◆ Problem:
Nothing but an exact repeat of the entries below should appear in your answer.

◆ Records excerpted from a collection:
──────────────────────────────
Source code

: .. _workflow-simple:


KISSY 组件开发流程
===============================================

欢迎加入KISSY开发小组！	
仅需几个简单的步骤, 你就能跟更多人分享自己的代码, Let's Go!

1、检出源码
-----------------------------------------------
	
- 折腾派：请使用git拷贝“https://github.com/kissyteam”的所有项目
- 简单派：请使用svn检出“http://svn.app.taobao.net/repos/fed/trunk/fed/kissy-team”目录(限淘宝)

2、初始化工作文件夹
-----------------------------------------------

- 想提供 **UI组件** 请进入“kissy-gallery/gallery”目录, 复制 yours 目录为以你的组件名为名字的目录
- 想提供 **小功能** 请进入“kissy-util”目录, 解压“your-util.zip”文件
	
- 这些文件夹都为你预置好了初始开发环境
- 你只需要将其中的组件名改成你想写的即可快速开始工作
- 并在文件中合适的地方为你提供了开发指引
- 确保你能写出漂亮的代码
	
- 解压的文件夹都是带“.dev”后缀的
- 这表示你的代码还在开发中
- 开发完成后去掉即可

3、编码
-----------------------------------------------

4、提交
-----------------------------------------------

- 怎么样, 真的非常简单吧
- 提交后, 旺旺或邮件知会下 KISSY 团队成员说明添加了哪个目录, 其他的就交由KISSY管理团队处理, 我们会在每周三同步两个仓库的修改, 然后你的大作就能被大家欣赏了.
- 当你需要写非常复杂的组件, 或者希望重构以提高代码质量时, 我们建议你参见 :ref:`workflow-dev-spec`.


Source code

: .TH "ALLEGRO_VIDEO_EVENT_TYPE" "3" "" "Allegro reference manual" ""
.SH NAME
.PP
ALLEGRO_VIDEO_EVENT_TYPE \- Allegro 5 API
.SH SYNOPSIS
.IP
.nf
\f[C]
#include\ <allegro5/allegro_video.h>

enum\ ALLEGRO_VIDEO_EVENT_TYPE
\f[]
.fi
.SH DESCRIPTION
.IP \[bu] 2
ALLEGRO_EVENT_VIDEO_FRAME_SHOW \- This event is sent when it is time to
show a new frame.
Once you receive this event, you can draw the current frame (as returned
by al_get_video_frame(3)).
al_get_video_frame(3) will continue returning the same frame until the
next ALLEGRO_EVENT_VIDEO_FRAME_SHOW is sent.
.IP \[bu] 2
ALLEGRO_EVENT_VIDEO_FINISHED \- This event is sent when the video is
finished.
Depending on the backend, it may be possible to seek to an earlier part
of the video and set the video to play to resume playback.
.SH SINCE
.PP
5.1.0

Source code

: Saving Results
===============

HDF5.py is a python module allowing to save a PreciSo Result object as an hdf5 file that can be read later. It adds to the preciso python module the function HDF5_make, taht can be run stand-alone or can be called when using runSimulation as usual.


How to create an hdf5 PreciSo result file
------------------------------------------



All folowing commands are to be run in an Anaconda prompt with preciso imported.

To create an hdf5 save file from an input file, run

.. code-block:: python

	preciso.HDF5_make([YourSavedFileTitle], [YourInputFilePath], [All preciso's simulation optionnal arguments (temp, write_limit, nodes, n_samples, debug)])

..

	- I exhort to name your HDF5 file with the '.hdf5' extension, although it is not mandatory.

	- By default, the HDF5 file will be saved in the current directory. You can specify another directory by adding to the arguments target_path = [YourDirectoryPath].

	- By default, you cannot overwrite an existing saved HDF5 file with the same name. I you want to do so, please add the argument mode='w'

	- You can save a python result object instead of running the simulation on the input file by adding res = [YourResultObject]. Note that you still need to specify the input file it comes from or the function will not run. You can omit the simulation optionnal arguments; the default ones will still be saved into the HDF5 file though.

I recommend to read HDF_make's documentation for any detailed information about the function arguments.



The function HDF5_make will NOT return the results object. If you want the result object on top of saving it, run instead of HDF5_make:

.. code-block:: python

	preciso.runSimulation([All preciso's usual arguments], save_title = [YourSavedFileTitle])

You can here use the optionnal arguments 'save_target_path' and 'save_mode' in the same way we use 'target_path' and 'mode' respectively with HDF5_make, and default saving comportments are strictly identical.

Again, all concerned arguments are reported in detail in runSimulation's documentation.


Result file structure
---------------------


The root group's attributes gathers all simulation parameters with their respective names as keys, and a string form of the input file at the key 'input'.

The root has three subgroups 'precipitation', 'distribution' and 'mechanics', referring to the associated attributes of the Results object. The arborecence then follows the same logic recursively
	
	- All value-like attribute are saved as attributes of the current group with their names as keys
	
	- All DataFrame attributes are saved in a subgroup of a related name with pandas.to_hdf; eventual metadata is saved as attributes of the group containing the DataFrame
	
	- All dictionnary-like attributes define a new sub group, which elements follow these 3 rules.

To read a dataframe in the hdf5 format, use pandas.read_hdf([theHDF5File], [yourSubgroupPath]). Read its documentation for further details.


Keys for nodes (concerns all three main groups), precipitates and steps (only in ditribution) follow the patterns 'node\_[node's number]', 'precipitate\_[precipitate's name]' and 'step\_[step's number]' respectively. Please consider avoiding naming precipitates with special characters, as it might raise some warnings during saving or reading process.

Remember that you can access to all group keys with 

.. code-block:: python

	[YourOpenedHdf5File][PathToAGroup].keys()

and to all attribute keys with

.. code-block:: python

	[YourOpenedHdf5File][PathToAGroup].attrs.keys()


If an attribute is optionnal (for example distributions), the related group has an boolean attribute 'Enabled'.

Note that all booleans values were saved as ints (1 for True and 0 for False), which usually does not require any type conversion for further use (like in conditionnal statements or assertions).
──────────────────────────────
◆ Final answer:
Source code

: .. _workflow-simple:


KISSY 组件开发流程
===============================================

欢迎加入KISSY开发小组！	
仅需几个简单的步骤, 你就能跟更多人分享自己的代码, Let's Go!

1、检出源码
-----------------------------------------------
	
- 折腾派：请使用git拷贝“https://github.com/kissyteam”的所有项目
- 简单派：请使用svn检出“http://svn.app.taobao.net/repos/fed/trunk/fed/kissy-team”目录(限淘宝)

2、初始化工作文件夹
-----------------------------------------------

- 想提供 **UI组件** 请进入“kissy-gallery/gallery”目录, 复制 yours 目录为以你的组件名为名字的目录
- 想提供 **小功能** 请进入“kissy-util”目录, 解压“your-util.zip”文件
	
- 这些文件夹都为你预置好了初始开发环境
- 你只需要将其中的组件名改成你想写的即可快速开始工作
- 并在文件中合适的地方为你提供了开发指引
- 确保你能写出漂亮的代码
	
- 解压的文件夹都是带“.dev”后缀的
- 这表示你的代码还在开发中
- 开发完成后去掉即可

3、编码
-----------------------------------------------

4、提交
-----------------------------------------------

- 怎么样, 真的非常简单吧
- 提交后, 旺旺或邮件知会下 KISSY 团队成员说明添加了哪个目录, 其他的就交由KISSY管理团队处理, 我们会在每周三同步两个仓库的修改, 然后你的大作就能被大家欣赏了.
- 当你需要写非常复杂的组件, 或者希望重构以提高代码质量时, 我们建议你参见 :ref:`workflow-dev-spec`.


Source code

: .TH "ALLEGRO_VIDEO_EVENT_TYPE" "3" "" "Allegro reference manual" ""
.SH NAME
.PP
ALLEGRO_VIDEO_EVENT_TYPE \- Allegro 5 API
.SH SYNOPSIS
.IP
.nf
\f[C]
#include\ <allegro5/allegro_video.h>

enum\ ALLEGRO_VIDEO_EVENT_TYPE
\f[]
.fi
.SH DESCRIPTION
.IP \[bu] 2
ALLEGRO_EVENT_VIDEO_FRAME_SHOW \- This event is sent when it is time to
show a new frame.
Once you receive this event, you can draw the current frame (as returned
by al_get_video_frame(3)).
al_get_video_frame(3) will continue returning the same frame until the
next ALLEGRO_EVENT_VIDEO_FRAME_SHOW is sent.
.IP \[bu] 2
ALLEGRO_EVENT_VIDEO_FINISHED \- This event is sent when the video is
finished.
Depending on the backend, it may be possible to seek to an earlier part
of the video and set the video to play to resume playback.
.SH SINCE
.PP
5.1.0

Source code

: Saving Results
===============

HDF5.py is a python module allowing to save a PreciSo Result object as an hdf5 file that can be read later. It adds to the preciso python module the function HDF5_make, taht can be run stand-alone or can be called when using runSimulation as usual.


How to create an hdf5 PreciSo result file
------------------------------------------



All folowing commands are to be run in an Anaconda prompt with preciso imported.

To create an hdf5 save file from an input file, run

.. code-block:: python

	preciso.HDF5_make([YourSavedFileTitle], [YourInputFilePath], [All preciso's simulation optionnal arguments (temp, write_limit, nodes, n_samples, debug)])

..

	- I exhort to name your HDF5 file with the '.hdf5' extension, although it is not mandatory.

	- By default, the HDF5 file will be saved in the current directory. You can specify another directory by adding to the arguments target_path = [YourDirectoryPath].

	- By default, you cannot overwrite an existing saved HDF5 file with the same name. I you want to do so, please add the argument mode='w'

	- You can save a python result object instead of running the simulation on the input file by adding res = [YourResultObject]. Note that you still need to specify the input file it comes from or the function will not run. You can omit the simulation optionnal arguments; the default ones will still be saved into the HDF5 file though.

I recommend to read HDF_make's documentation for any detailed information about the function arguments.



The function HDF5_make will NOT return the results object. If you want the result object on top of saving it, run instead of HDF5_make:

.. code-block:: python

	preciso.runSimulation([All preciso's usual arguments], save_title = [YourSavedFileTitle])

You can here use the optionnal arguments 'save_target_path' and 'save_mode' in the same way we use 'target_path' and 'mode' respectively with HDF5_make, and default saving comportments are strictly identical.

Again, all concerned arguments are reported in detail in runSimulation's documentation.


Result file structure
---------------------


The root group's attributes gathers all simulation parameters with their respective names as keys, and a string form of the input file at the key 'input'.

The root has three subgroups 'precipitation', 'distribution' and 'mechanics', referring to the associated attributes of the Results object. The arborecence then follows the same logic recursively
	
	- All value-like attribute are saved as attributes of the current group with their names as keys
	
	- All DataFrame attributes are saved in a subgroup of a related name with pandas.to_hdf; eventual metadata is saved as attributes of the group containing the DataFrame
	
	- All dictionnary-like attributes define a new sub group, which elements follow these 3 rules.

To read a dataframe in the hdf5 format, use pandas.read_hdf([theHDF5File], [yourSubgroupPath]). Read its documentation for further details.


Keys for nodes (concerns all three main groups), precipitates and steps (only in ditribution) follow the patterns 'node\_[node's number]', 'precipitate\_[precipitate's name]' and 'step\_[step's number]' respectively. Please consider avoiding naming precipitates with special characters, as it might raise some warnings during saving or reading process.

Remember that you can access to all group keys with 

.. code-block:: python

	[YourOpenedHdf5File][PathToAGroup].keys()

and to all attribute keys with

.. code-block:: python

	[YourOpenedHdf5File][PathToAGroup].attrs.keys()


If an attribute is optionnal (for example distributions), the related group has an boolean attribute 'Enabled'.

Note that all booleans values were saved as ints (1 for True and 0 for False), which usually does not require any type conversion for further use (like in conditionnal statements or assertions).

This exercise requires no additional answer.